Start of Source data
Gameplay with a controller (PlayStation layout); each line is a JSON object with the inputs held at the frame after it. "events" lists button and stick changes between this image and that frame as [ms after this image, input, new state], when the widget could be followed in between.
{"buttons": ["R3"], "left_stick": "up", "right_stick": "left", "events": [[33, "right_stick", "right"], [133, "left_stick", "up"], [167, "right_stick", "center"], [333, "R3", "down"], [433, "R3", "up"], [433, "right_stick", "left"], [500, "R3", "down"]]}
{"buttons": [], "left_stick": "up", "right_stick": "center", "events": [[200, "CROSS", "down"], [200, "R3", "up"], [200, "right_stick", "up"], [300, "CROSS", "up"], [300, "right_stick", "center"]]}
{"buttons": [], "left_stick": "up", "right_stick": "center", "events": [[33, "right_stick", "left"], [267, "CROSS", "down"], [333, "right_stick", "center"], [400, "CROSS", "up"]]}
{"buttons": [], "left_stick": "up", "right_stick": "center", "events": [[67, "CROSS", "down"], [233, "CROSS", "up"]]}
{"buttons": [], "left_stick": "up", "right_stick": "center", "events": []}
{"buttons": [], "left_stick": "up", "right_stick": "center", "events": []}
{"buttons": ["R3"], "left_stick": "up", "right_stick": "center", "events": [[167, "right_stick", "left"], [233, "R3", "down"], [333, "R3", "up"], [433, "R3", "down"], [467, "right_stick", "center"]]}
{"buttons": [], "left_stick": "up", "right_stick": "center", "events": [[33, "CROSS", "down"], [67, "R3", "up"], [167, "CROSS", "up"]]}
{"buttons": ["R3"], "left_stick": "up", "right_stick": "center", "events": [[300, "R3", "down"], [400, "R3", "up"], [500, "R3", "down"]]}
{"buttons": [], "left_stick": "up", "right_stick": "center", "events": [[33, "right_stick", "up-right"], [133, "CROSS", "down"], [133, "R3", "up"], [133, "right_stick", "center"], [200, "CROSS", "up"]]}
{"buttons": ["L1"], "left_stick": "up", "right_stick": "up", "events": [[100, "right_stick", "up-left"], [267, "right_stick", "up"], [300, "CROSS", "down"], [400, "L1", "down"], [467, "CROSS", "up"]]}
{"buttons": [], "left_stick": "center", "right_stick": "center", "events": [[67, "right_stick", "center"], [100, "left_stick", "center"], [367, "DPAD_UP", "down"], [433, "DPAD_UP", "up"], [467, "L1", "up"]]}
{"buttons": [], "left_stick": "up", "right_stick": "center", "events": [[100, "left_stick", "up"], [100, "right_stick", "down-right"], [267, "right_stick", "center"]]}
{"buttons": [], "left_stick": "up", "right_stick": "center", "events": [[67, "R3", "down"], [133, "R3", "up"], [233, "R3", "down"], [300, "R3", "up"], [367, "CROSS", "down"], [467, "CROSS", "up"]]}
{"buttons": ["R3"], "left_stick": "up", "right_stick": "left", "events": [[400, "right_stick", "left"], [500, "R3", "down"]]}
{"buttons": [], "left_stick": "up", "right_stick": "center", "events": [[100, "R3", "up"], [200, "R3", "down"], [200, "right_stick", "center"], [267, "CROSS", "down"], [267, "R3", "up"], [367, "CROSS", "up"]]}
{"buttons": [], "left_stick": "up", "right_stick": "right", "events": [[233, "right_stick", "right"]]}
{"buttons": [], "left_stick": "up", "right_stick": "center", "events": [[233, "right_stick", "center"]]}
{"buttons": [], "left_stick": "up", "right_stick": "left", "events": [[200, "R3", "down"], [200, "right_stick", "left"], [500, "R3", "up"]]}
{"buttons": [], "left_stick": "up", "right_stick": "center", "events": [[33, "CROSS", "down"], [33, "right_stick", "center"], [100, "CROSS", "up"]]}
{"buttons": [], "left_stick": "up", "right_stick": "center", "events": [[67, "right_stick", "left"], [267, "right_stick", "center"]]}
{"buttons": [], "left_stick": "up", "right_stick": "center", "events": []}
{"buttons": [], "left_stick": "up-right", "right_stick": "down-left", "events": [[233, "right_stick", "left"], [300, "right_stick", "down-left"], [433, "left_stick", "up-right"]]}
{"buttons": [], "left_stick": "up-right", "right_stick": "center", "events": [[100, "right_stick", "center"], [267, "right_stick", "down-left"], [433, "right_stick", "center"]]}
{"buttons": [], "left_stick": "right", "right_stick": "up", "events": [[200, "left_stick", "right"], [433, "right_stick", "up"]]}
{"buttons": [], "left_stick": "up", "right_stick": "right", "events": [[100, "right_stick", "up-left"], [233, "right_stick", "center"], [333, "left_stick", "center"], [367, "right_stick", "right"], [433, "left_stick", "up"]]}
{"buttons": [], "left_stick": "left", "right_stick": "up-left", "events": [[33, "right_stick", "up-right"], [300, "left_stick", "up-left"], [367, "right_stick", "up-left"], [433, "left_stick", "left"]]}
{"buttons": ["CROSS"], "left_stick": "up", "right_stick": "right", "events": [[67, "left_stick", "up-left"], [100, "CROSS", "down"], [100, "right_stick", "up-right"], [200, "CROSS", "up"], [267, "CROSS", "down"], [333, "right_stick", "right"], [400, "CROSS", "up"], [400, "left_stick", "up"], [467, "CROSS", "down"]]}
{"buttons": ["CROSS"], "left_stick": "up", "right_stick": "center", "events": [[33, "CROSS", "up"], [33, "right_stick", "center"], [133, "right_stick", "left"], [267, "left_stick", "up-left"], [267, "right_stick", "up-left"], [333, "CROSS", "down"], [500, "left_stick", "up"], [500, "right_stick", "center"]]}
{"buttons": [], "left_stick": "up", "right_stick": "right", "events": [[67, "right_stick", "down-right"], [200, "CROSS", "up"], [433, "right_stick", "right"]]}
End of Source data
• Goal of the exercise: Once more, print every line of the material exactly.

• Result of this exercise:
Gameplay with a controller (PlayStation layout); each line is a JSON object with the inputs held at the frame after it. "events" lists button and stick changes between this image and that frame as [ms after this image, input, new state], when the widget could be followed in between.
{"buttons": ["R3"], "left_stick": "up", "right_stick": "left", "events": [[33, "right_stick", "right"], [133, "left_stick", "up"], [167, "right_stick", "center"], [333, "R3", "down"], [433, "R3", "up"], [433, "right_stick", "left"], [500, "R3", "down"]]}
{"buttons": [], "left_stick": "up", "right_stick": "center", "events": [[200, "CROSS", "down"], [200, "R3", "up"], [200, "right_stick", "up"], [300, "CROSS", "up"], [300, "right_stick", "center"]]}
{"buttons": [], "left_stick": "up", "right_stick": "center", "events": [[33, "right_stick", "left"], [267, "CROSS", "down"], [333, "right_stick", "center"], [400, "CROSS", "up"]]}
{"buttons": [], "left_stick": "up", "right_stick": "center", "events": [[67, "CROSS", "down"], [233, "CROSS", "up"]]}
{"buttons": [], "left_stick": "up", "right_stick": "center", "events": []}
{"buttons": [], "left_stick": "up", "right_stick": "center", "events": []}
{"buttons": ["R3"], "left_stick": "up", "right_stick": "center", "events": [[167, "right_stick", "left"], [233, "R3", "down"], [333, "R3", "up"], [433, "R3", "down"], [467, "right_stick", "center"]]}
{"buttons": [], "left_stick": "up", "right_stick": "center", "events": [[33, "CROSS", "down"], [67, "R3", "up"], [167, "CROSS", "up"]]}
{"buttons": ["R3"], "left_stick": "up", "right_stick": "center", "events": [[300, "R3", "down"], [400, "R3", "up"], [500, "R3", "down"]]}
{"buttons": [], "left_stick": "up", "right_stick": "center", "events": [[33, "right_stick", "up-right"], [133, "CROSS", "down"], [133, "R3", "up"], [133, "right_stick", "center"], [200, "CROSS", "up"]]}
{"buttons": ["L1"], "left_stick": "up", "right_stick": "up", "events": [[100, "right_stick", "up-left"], [267, "right_stick", "up"], [300, "CROSS", "down"], [400, "L1", "down"], [467, "CROSS", "up"]]}
{"buttons": [], "left_stick": "center", "right_stick": "center", "events": [[67, "right_stick", "center"], [100, "left_stick", "center"], [367, "DPAD_UP", "down"], [433, "DPAD_UP", "up"], [467, "L1", "up"]]}
{"buttons": [], "left_stick": "up", "right_stick": "center", "events": [[100, "left_stick", "up"], [100, "right_stick", "down-right"], [267, "right_stick", "center"]]}
{"buttons": [], "left_stick": "up", "right_stick": "center", "events": [[67, "R3", "down"], [133, "R3", "up"], [233, "R3", "down"], [300, "R3", "up"], [367, "CROSS", "down"], [467, "CROSS", "up"]]}
{"buttons": ["R3"], "left_stick": "up", "right_stick": "left", "events": [[400, "right_stick", "left"], [500, "R3", "down"]]}
{"buttons": [], "left_stick": "up", "right_stick": "center", "events": [[100, "R3", "up"], [200, "R3", "down"], [200, "right_stick", "center"], [267, "CROSS", "down"], [267, "R3", "up"], [367, "CROSS", "up"]]}
{"buttons": [], "left_stick": "up", "right_stick": "right", "events": [[233, "right_stick", "right"]]}
{"buttons": [], "left_stick": "up", "right_stick": "center", "events": [[233, "right_stick", "center"]]}
{"buttons": [], "left_stick": "up", "right_stick": "left", "events": [[200, "R3", "down"], [200, "right_stick", "left"], [500, "R3", "up"]]}
{"buttons": [], "left_stick": "up", "right_stick": "center", "events": [[33, "CROSS", "down"], [33, "right_stick", "center"], [100, "CROSS", "up"]]}
{"buttons": [], "left_stick": "up", "right_stick": "center", "events": [[67, "right_stick", "left"], [267, "right_stick", "center"]]}
{"buttons": [], "left_stick": "up", "right_stick": "center", "events": []}
{"buttons": [], "left_stick": "up-right", "right_stick": "down-left", "events": [[233, "right_stick", "left"], [300, "right_stick", "down-left"], [433, "left_stick", "up-right"]]}
{"buttons": [], "left_stick": "up-right", "right_stick": "center", "events": [[100, "right_stick", "center"], [267, "right_stick", "down-left"], [433, "right_stick", "center"]]}
{"buttons": [], "left_stick": "right", "right_stick": "up", "events": [[200, "left_stick", "right"], [433, "right_stick", "up"]]}
{"buttons": [], "left_stick": "up", "right_stick": "right", "events": [[100, "right_stick", "up-left"], [233, "right_stick", "center"], [333, "left_stick", "center"], [367, "right_stick", "right"], [433, "left_stick", "up"]]}
{"buttons": [], "left_stick": "left", "right_stick": "up-left", "events": [[33, "right_stick", "up-right"], [300, "left_stick", "up-left"], [367, "right_stick", "up-left"], [433, "left_stick", "left"]]}
{"buttons": ["CROSS"], "left_stick": "up", "right_stick": "right", "events": [[67, "left_stick", "up-left"], [100, "CROSS", "down"], [100, "right_stick", "up-right"], [200, "CROSS", "up"], [267, "CROSS", "down"], [333, "right_stick", "right"], [400, "CROSS", "up"], [400, "left_stick", "up"], [467, "CROSS", "down"]]}
{"buttons": ["CROSS"], "left_stick": "up", "right_stick": "center", "events": [[33, "CROSS", "up"], [33, "right_stick", "center"], [133, "right_stick", "left"], [267, "left_stick", "up-left"], [267, "right_stick", "up-left"], [333, "CROSS", "down"], [500, "left_stick", "up"], [500, "right_stick", "center"]]}
{"buttons": [], "left_stick": "up", "right_stick": "right", "events": [[67, "right_stick", "down-right"], [200, "CROSS", "up"], [433, "right_stick", "right"]]}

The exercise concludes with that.